Un inoubliable Sans terre.
Après sa lecture, j’avais « juste » envie d’une balade sur l’Île d’Orléans en compagnie de Marie-Ève Sévigny , histoire de retrouver et de ressentir les lieux du « Chef », retraité de la police nationale, Gabrielle, écologiste jusqu’au-boutiste et Violette, inspectrice investie.
C’est un polar rondement mené, sortant des sentiers battus, électrique de bout en bout.
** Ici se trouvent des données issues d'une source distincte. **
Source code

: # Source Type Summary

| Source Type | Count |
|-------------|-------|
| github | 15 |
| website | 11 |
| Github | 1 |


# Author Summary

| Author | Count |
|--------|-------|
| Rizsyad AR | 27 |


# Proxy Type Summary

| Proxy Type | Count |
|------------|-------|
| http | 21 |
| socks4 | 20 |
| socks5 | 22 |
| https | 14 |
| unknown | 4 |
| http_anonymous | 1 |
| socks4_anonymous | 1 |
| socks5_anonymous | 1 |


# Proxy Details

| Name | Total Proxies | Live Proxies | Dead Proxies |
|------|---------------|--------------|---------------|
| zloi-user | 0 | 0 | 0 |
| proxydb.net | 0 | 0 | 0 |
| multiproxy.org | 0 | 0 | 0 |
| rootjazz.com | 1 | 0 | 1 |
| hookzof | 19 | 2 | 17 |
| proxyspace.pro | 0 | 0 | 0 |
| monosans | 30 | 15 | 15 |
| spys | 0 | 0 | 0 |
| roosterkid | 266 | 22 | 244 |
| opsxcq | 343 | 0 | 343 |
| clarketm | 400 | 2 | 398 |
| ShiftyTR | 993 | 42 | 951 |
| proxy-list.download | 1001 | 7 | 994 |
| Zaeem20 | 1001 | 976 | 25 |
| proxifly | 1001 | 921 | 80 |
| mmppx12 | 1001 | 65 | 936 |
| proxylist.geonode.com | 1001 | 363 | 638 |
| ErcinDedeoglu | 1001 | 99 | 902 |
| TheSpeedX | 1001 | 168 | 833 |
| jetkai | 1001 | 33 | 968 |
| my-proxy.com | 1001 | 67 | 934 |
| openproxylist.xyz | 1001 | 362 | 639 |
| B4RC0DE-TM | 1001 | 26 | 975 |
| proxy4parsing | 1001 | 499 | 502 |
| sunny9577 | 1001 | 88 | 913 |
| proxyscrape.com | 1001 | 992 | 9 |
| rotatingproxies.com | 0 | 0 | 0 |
J’en suis ressortie complètement enthousiaste avec l’envie de les retrouver pour une prochaine enquête, c’est pour te dire l’attachement.
Déjà, « Chef », tu le portes dans ton cœur, un briscard qui donne pour titre, à son libraire, le nom de « thérapeute », alias Marco Duchesne, dans la vraie vie, de l’indispensable librairie Pantoute à Québec.
Chef Vaillancourt a donc ses références littéraires et les trimballe le long de cette enquête qui nous plonge dans l’univers sombre des travailleurs d’Amérique du Sud, venus vendre leurs muscles, et parfois leurs âmes, aux fermes de l’Île.
C’est aussi une investigation qui va creuser dans le milieu des puissants pollueurs dont l’image est à l’image du fleuve… tranquille, jusqu’à ce que… .
Ce qui est bien avec Marie-Ève Sévigny, c’est ce ton littéraire, on la sent concernée, et parfois sur les crocs, c’est ce qui est bon, en profonde empathie avec ses personnages principaux.
Au détour d’un événement, des phrases qui claquent au vent des mots.
« (…)Vous inquiétez pas, lieutenant, rien ne viendra troubler l’ordre de votre belle cité. La sacro-sainte « majorité silencieuse » tient trop à ses emplettes du dimanche et à son café Starbucks pour mettre un politicien corrompu dans un coffre d’auto. »
Les pourris seraient toujours les pieds en éventail si des Gabrielle n’étaient pas là, qu’importe les moyens pour les déloger. Mais Chef sait ce que ce genre d’investissement porte en extrémisme et donc en dangerosité.
Sévigny te plante le décor de l’Île d’Orléans, univers à la fois terrestre et maritime, tu patauges dans la vase, tu t’en vas caresser un bon chien ou cueillir des brocolis au milieu des gars du Mexique ou du Guatemala, enchaînés à quelques dollars qui viendront, durant un petit temps, aider leur famille à survivre.
L’Île du poète Félix Leclerc, avec ses saintes et ses saints accrochés à ce caillou (Saints Laurent, François, Jean, Pierre, Sainte Pétronille ou Famille et j’en passe) est le jardin de Québec.
Au sein (cette fois-ci) de cette île fortement agricole, que les Algonquins appelaient « Minigo »qui serait une déformation du mot « Ouindigo », signifiant « ensorcelé », Chef va devoir démêler ses sentiments au milieu d’autres fils où s’entremêlent combat écologique, gangrène mafieuse, polluante Cliffline Energy et véreux Carapelli.
Ce qui est vraiment fort dans ce polar qui tient à ses références comme Lemaitre, Manchette et Benacquista, c’est l’intrigue qui ne s’embarrasse jamais de superflu. Sévigny garde sa hargne contre la corruption étatique et laisse aller le militantisme de Gabrielle sur des points divers comme le social, l’économie, l’écologie et le racisme ambiant.
Tout cela est diablement bien mené et bien écrit.
Décidément, ces auteures de polar me ravissent de plus en plus, tant leur langage n’est pas de bois.
« Tu te crois intouchable, mais même les mandarins dans ton genre finissent par se faire rattraper dans le détour. J’en ai ma claque, de vous voir promener vos masques respectables sur vos faces de voyous ! Et tu veux que je te dise? Je ne suis pas la seule ! Nous ne sommes plus capables, de vous entendre nous mentir en pleine face. »
Marie-Ève Sévigny signe là un énergique et magnétique roman policier et pas que… ce qui en donne tout le sel.
Sans terre est à découvrir et à partager. Va -chez ton thérapeute indépendant 😉 et lis-le !
Indéniable coup au ❤️
Fanny.
Sans terre, Marie-Eve Sévigny, Le Mot et le Reste, 215 p. , 19€.